И. С. Остроухов.Сиверко. 1890. ГТГ.

На Передвижной 1886 года наибольший успех выпал на долю картины «Ранняя весна» Дубовского, и с тех пор имя этого художника стало одним из самых у нас популярных. Действительно, с картины Саврасова не появлялось у нас произведений с более ясно выраженным поэтическим намерением. Тема была восхитительна: солнце, ликующее свою победу над холодом и смертью. Все сверкает и сияет, тает, течет.

Однако уже и в этой картине сказались недостатки мастера, со временем до того усилившиеся, что лишили его того видного места, которое он было занял. Эти недостатки заключались исключительно в технике.

▶ _ЗАДАНИЯ_
A. Замените в отрывке о картине Дубовского «Саврасова» на «Левитана» и перепишите фрагмент, начиная с «И. С. Остроухов.Сиверко.» и далее до «сияет, тает, течет.».
B. Выпишите все глаголы из предложения «Все сверкает и сияет, тает, течет.» в отрывке о картине Дубовского.
Записи представляют собой отдельный материал, не связанный с текстом.

[Записи данных]
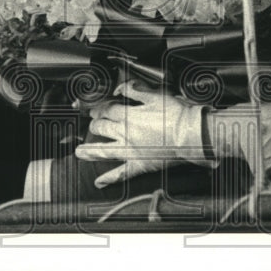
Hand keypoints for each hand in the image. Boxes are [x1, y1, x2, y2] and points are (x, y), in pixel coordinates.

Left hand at [76, 80, 210, 188]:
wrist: (190, 134)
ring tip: (79, 152)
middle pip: (102, 128)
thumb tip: (120, 89)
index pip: (107, 110)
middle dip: (95, 125)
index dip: (100, 109)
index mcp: (129, 115)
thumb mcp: (155, 95)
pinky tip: (100, 182)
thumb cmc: (176, 114)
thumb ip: (135, 90)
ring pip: (104, 150)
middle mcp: (125, 133)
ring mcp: (130, 150)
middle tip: (92, 125)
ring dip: (90, 151)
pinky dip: (110, 178)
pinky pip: (122, 173)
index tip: (96, 110)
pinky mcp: (139, 164)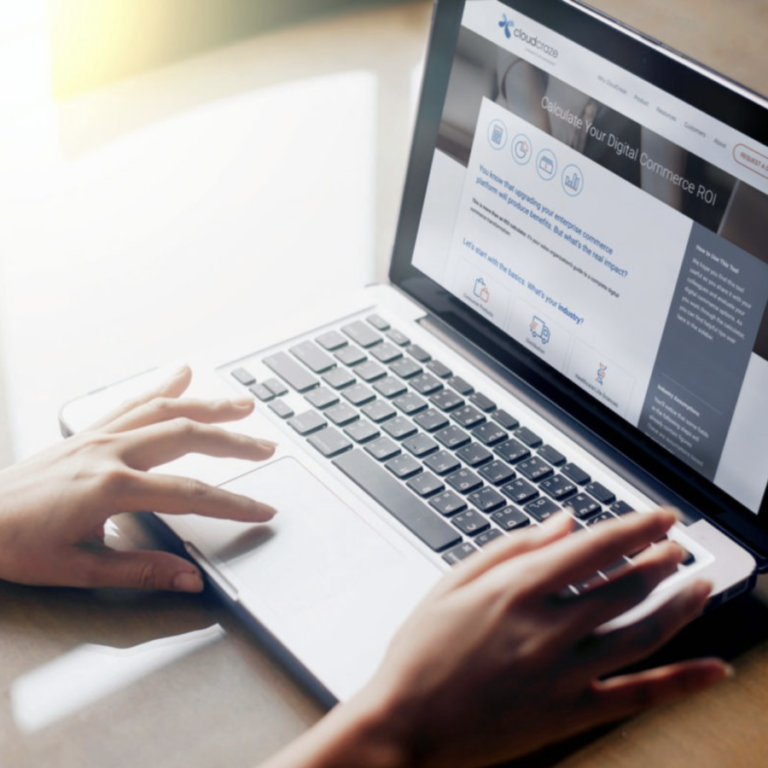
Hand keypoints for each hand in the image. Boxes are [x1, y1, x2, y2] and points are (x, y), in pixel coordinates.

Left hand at [0, 366, 275, 591]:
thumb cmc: (15, 545)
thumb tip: (190, 578)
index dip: (233, 503)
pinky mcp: (88, 432)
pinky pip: (133, 402)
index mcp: (110, 488)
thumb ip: (140, 571)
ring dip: (209, 405)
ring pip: (166, 410)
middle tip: (267, 447)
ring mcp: (99, 436)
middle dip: (234, 442)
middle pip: (188, 437)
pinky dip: (163, 387)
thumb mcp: (77, 570)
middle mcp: (110, 452)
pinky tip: (183, 374)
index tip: (263, 509)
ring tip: (243, 404)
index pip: (190, 494)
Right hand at [268, 511, 726, 767]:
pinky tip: (713, 669)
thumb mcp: (454, 582)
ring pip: (641, 633)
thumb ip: (512, 547)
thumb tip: (562, 522)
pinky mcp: (569, 713)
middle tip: (678, 547)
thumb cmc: (421, 650)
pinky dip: (682, 682)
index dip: (638, 528)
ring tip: (702, 586)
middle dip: (661, 561)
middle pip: (625, 586)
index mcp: (518, 590)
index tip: (662, 518)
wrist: (405, 720)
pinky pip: (638, 695)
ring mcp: (563, 673)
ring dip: (679, 606)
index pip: (596, 548)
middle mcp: (548, 628)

▶ _ОТВЕТЫ К ЗАДАНИЯМ_
A.
И. С. Остроухов.Сиверко. 1890. ГТГ.

На Передвижной 1886 года наибольший успех выпал на долю картины «Ранняя весна» Дубовского, и с тех пор имя этого художника стало одним из самых у нас популярных. Действительно, с картины Левитана не появлялось у нас произведений с более ясно выраженным поэтическим намерением. Тема была восхитительна: солнце, ликующее свою победу над холодом и смертью. Все сверкает и сияет, тает, течет.

B. сверкает, сияет, тает, течет